[Collected data]
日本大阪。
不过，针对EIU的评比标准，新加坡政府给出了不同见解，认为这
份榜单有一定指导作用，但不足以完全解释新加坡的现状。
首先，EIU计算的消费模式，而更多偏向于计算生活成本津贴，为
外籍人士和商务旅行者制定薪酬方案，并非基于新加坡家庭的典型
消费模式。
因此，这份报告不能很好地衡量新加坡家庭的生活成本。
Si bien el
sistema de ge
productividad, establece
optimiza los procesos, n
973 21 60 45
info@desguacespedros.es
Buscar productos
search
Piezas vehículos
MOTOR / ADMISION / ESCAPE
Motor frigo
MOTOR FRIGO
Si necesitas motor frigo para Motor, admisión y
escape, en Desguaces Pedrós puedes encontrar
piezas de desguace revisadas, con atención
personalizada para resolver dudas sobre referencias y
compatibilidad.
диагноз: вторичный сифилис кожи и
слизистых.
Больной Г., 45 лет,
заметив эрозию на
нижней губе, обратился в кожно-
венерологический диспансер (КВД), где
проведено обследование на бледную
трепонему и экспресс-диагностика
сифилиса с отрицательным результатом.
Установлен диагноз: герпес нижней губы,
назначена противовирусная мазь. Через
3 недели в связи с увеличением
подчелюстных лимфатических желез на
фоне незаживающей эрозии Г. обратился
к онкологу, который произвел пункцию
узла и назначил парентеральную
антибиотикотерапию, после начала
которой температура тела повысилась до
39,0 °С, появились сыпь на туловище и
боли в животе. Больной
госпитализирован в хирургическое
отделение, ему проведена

--

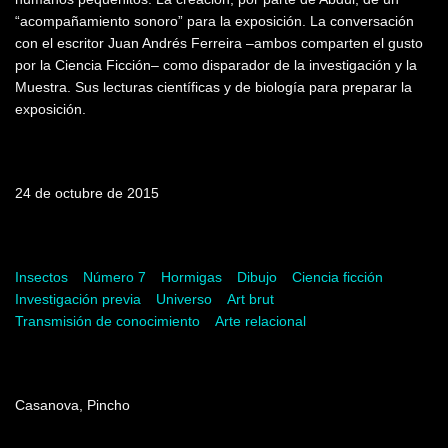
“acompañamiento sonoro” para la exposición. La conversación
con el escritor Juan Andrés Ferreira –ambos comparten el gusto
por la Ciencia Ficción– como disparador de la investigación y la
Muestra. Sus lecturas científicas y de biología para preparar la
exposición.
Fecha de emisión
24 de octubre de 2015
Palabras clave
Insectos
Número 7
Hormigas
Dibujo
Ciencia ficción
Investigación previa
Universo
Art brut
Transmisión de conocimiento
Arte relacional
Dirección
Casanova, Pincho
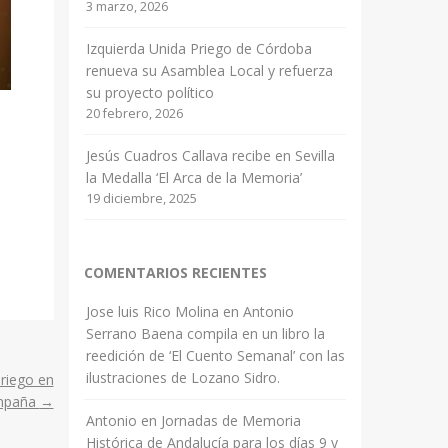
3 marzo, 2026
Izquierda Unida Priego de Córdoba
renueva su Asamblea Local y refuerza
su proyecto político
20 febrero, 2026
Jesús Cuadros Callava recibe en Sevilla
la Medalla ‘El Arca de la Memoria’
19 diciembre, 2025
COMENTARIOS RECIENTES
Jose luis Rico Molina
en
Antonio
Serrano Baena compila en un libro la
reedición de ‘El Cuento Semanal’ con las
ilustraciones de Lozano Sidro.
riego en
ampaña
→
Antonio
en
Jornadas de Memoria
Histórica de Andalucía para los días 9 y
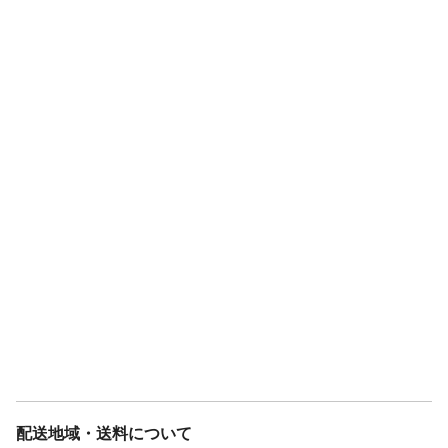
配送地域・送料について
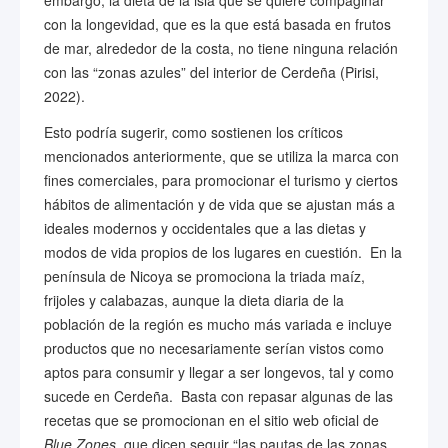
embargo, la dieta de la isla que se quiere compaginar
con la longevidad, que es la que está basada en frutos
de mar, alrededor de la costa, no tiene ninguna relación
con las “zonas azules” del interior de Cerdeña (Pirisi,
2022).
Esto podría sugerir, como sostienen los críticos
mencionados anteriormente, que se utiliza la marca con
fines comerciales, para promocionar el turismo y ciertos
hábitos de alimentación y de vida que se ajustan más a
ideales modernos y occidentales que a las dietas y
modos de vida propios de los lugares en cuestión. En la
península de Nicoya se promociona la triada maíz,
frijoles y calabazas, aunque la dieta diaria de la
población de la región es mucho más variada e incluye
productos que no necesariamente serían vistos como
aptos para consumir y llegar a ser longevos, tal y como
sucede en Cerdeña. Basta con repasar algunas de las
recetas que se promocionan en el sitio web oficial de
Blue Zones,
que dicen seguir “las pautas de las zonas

--

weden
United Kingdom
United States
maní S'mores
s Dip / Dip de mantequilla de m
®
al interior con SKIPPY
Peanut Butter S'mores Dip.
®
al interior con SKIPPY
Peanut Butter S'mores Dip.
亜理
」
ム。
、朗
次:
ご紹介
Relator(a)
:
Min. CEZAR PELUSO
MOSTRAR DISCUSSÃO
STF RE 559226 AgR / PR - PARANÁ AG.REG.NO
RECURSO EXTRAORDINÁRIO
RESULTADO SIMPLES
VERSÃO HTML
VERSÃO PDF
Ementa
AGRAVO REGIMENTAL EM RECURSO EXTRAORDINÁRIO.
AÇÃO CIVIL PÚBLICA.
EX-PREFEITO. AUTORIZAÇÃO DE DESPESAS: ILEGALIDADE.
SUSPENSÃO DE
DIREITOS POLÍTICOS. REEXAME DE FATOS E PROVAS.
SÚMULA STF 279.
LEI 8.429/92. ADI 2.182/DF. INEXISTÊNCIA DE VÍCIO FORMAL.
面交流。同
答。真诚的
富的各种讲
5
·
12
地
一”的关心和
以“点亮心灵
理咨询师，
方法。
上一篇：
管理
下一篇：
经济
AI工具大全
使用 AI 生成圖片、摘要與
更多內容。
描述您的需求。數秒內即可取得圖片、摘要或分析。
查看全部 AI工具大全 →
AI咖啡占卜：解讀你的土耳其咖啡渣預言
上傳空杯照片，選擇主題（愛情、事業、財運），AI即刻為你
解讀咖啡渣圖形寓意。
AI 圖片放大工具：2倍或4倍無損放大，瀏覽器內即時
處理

* _Aim of the exercise_: Rewrite as a Markdown table with the columns No. and Line the lines starting at the one that contains "embargo, la dieta" and ending at the one that contains "mencionados anteriormente, que". Number each line, and leave out any blank lines.

* _Solution for this exercise_:
| No. | Line |
|---|---|
| 1 | embargo, la dieta de la isla que se quiere compaginar |
| 2 | con la longevidad, que es la que está basada en frutos |
| 3 | de mar, alrededor de la costa, no tiene ninguna relación |
| 4 | con las “zonas azules” del interior de Cerdeña (Pirisi, |
| 5 | 2022). |
| 6 | Esto podría sugerir, como sostienen los críticos |
| 7 | mencionados anteriormente, que se utiliza la marca con |